China Flattening 700 Mountains To Build City

The Chinese are planning to move mountains to build a new city - literally.

According to one of the country’s biggest construction firms, 700 mountains will be flattened at a cost of £2.2bn to make way for the new city.

Five hundred square miles of land in the Lanzhou New Area, 50 miles from the city of Lanzhou, will be developed into a massive new development zone.

Local government officials, quoted by the state-run China Daily newspaper, claim it will increase the Gross Domestic Product in the area to £27bn in the next 17 years.

China has put renewed focus into the development of the country’s traditionally poor interior.

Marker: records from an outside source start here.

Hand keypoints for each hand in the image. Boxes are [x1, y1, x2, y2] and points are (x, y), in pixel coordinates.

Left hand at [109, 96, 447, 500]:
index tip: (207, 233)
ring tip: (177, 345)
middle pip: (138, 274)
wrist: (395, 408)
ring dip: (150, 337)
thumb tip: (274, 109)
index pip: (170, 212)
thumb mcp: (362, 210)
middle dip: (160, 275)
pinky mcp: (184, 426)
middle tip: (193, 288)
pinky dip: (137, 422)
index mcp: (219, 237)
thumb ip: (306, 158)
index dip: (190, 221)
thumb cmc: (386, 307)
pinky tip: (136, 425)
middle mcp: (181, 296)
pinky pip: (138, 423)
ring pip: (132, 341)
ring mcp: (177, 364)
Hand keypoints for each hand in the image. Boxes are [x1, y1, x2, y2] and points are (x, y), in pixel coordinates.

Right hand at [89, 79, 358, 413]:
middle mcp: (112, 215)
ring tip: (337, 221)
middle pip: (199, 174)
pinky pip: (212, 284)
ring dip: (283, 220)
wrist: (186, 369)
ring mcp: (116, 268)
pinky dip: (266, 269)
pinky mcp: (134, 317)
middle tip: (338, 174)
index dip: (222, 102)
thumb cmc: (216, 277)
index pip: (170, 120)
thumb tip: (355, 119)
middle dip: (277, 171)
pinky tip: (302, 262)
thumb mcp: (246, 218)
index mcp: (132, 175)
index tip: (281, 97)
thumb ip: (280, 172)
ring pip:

"The establishment of the Lanzhou New Area marks the country's latest effort to accelerate development of the western regions," Qin Yucai, a regional director for the National Development and Reform Commission, told a recent news conference in Beijing.

Lanzhou is 600 miles to the southwest of Beijing.

Lying on the Yellow River, it has long been described as the most polluted city in China. It retained that title last year in a World Health Organisation survey.

The city is also in an area of China which is particularly short of water, leading many critics to write the project off.

Unfazed by the criticism though, the developers have released a computer-animated video more than five minutes long in which their vision is realised.

The man behind the project is Yan Jiehe, a 52-year-old, who is one of China’s top five richest people.

The mountain-moving plan does prompt a certain sense of deja vu.

Fifteen years ago, in November 1997, Sky News visited Lanzhou and reported on identical plans to move hills, fill in valleys and flatten the land for construction.

The scale was smaller but the idea behind it was identical.

The claim back then was that this would improve the environment by allowing the east wind to blow across the newly flattened land.

But it doesn’t seem to have worked. The city was the most polluted place in China in 1997 and it still is.